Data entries
Start

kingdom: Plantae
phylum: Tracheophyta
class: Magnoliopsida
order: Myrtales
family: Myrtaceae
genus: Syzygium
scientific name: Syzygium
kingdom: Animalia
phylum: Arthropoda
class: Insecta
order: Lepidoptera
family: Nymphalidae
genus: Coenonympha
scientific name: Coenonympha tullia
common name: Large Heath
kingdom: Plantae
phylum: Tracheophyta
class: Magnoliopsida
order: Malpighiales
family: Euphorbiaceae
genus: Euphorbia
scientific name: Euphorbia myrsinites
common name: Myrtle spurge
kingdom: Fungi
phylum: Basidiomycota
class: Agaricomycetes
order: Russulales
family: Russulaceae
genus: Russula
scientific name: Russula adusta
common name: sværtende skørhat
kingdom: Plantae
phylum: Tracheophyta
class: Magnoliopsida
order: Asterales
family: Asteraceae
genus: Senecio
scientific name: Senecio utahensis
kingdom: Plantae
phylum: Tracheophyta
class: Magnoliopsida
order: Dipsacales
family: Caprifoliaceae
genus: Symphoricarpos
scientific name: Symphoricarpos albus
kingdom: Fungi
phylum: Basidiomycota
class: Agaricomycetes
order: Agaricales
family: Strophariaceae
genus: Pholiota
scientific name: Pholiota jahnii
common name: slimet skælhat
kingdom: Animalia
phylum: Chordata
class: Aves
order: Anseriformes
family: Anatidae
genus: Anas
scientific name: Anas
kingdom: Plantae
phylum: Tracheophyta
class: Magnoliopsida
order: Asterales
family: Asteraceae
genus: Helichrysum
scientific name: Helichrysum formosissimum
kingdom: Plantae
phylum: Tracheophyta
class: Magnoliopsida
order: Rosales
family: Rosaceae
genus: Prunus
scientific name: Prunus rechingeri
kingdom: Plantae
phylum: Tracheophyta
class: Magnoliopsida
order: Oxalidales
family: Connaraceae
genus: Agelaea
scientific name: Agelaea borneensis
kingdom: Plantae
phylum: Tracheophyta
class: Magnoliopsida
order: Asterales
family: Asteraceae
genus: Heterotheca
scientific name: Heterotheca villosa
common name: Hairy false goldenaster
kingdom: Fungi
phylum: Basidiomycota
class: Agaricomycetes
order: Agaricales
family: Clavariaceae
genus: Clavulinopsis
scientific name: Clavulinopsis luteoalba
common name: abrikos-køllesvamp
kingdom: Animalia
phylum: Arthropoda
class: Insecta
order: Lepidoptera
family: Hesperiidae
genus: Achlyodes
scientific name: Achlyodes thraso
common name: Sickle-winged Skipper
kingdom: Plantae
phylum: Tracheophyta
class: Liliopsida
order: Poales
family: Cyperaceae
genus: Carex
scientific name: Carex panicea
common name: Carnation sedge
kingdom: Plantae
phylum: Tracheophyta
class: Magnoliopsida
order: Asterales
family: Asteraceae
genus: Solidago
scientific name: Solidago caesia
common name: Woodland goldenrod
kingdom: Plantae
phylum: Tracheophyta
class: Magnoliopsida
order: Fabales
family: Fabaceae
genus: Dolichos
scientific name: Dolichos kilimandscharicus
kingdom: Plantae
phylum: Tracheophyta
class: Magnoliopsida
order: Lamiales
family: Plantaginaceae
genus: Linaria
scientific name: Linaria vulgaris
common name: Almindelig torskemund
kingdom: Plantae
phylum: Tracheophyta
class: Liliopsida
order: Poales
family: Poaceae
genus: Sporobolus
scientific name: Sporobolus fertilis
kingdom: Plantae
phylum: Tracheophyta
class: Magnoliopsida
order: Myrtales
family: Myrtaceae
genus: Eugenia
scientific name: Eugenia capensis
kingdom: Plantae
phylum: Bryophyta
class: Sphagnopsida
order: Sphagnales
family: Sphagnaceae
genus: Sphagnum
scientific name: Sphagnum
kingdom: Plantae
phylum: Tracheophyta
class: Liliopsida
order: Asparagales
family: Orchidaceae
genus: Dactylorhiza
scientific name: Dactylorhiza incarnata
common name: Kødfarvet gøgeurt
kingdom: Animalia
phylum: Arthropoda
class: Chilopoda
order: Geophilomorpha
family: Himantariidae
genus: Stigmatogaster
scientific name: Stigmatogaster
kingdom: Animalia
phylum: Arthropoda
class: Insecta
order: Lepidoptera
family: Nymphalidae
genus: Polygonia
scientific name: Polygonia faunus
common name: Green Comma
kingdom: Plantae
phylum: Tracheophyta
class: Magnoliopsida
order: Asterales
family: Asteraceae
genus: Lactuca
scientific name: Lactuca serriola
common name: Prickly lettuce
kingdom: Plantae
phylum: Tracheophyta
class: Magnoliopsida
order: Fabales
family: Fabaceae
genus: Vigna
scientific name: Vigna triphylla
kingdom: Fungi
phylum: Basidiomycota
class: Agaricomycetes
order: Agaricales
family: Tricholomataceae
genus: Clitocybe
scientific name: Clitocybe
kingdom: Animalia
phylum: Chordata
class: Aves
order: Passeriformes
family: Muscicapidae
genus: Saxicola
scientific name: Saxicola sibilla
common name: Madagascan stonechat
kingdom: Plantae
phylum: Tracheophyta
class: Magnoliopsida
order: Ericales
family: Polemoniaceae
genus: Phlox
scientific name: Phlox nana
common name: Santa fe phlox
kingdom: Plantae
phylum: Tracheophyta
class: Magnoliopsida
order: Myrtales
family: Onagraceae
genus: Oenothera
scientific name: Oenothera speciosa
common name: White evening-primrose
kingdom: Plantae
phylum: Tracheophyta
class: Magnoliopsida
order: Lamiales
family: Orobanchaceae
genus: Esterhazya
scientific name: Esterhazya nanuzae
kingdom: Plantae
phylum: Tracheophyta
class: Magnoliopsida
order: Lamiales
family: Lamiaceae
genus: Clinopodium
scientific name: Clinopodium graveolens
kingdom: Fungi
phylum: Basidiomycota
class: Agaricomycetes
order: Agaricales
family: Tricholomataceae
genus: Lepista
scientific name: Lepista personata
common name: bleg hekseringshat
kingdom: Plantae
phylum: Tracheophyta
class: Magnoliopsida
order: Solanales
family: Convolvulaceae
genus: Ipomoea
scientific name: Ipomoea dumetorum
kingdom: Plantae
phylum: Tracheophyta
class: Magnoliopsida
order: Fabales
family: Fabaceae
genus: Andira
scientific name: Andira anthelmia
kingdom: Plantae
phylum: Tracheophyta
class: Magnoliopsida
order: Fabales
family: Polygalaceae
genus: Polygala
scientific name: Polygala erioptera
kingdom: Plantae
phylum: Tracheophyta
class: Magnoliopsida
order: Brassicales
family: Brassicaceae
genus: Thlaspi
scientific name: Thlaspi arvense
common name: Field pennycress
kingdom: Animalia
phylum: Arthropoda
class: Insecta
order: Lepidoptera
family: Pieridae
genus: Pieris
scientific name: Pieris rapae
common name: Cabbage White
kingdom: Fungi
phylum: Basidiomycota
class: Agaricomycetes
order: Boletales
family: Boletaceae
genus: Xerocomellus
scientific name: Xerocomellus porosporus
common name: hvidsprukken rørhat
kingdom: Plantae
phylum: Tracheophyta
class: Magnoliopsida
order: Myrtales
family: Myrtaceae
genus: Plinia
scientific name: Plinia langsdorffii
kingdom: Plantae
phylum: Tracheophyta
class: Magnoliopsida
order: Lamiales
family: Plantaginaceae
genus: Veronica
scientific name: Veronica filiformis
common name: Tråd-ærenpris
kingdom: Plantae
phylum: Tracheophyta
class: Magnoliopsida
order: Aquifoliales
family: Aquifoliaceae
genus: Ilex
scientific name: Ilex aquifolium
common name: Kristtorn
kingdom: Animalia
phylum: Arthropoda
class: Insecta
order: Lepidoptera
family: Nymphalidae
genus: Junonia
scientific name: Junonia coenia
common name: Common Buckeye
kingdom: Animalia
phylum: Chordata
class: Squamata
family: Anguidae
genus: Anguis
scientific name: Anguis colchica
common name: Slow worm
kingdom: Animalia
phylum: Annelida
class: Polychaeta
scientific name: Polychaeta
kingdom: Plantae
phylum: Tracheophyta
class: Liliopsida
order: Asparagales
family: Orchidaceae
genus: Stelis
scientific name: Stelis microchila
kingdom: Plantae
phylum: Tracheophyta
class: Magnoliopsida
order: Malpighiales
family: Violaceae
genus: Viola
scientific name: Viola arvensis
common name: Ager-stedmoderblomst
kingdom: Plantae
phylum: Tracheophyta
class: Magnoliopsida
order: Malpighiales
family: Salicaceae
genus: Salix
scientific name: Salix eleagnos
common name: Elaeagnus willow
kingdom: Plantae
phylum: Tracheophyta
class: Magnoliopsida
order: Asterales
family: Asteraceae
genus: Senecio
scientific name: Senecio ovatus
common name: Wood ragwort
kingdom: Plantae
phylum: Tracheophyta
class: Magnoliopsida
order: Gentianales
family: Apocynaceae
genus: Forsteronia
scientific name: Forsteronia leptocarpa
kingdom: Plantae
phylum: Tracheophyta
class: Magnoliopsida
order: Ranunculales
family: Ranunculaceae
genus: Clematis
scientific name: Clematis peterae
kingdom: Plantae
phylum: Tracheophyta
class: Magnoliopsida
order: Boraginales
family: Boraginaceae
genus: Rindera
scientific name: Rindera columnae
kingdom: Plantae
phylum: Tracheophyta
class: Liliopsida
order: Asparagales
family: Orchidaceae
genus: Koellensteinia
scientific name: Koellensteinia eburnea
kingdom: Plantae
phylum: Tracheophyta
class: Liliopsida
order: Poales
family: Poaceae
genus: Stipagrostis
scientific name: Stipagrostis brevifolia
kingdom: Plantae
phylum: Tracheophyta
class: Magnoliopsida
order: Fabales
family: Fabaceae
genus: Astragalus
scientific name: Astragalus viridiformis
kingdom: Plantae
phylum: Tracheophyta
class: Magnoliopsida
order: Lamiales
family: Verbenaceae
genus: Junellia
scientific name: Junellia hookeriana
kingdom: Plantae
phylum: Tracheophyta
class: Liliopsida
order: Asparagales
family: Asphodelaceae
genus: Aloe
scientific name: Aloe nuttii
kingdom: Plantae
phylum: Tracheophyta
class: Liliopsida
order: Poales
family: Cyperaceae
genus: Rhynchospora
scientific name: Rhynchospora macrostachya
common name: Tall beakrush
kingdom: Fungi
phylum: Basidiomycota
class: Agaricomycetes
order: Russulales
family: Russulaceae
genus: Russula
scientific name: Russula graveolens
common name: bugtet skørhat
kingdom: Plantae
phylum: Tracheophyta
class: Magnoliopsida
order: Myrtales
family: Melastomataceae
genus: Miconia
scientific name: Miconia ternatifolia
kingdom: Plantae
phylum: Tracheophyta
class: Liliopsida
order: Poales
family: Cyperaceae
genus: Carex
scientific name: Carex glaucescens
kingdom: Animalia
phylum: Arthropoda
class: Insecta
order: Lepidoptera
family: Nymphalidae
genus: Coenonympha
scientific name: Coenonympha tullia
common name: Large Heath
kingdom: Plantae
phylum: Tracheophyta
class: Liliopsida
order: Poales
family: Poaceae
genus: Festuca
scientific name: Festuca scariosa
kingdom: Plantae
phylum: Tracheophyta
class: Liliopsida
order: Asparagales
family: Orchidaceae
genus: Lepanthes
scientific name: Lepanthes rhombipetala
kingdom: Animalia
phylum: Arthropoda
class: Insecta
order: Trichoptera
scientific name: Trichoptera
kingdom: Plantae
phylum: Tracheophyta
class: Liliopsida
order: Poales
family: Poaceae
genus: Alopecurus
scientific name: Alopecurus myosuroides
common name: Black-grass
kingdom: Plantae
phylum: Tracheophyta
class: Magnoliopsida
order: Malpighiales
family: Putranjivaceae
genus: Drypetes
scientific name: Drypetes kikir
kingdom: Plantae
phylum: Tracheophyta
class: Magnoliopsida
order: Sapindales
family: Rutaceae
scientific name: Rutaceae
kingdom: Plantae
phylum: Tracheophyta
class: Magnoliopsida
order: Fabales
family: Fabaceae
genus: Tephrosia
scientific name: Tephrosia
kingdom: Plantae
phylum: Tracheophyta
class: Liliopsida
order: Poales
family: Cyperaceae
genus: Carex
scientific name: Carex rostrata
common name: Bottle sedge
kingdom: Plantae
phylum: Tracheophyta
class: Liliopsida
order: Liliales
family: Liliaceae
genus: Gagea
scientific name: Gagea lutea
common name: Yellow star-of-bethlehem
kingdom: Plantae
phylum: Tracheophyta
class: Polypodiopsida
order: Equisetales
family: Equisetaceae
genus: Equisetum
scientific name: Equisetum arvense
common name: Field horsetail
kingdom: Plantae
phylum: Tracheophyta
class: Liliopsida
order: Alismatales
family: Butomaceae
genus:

End

• **YOUR INSTRUCTIONS**
Please copy the entries above word for word, from the line with "scientific name: Ilex aquifolium" up to and including the line with "common name: Slow worm".

• **OUTPUT FOR THIS TASK**
scientific name: Ilex aquifolium
common name: Kristtorn
kingdom: Animalia
phylum: Arthropoda
class: Insecta
order: Lepidoptera
family: Nymphalidae
genus: Junonia
scientific name: Junonia coenia
common name: Common Buckeye
kingdom: Animalia
phylum: Chordata
class: Squamata
family: Anguidae
genus: Anguis
scientific name: Anguis colchica
common name: Slow worm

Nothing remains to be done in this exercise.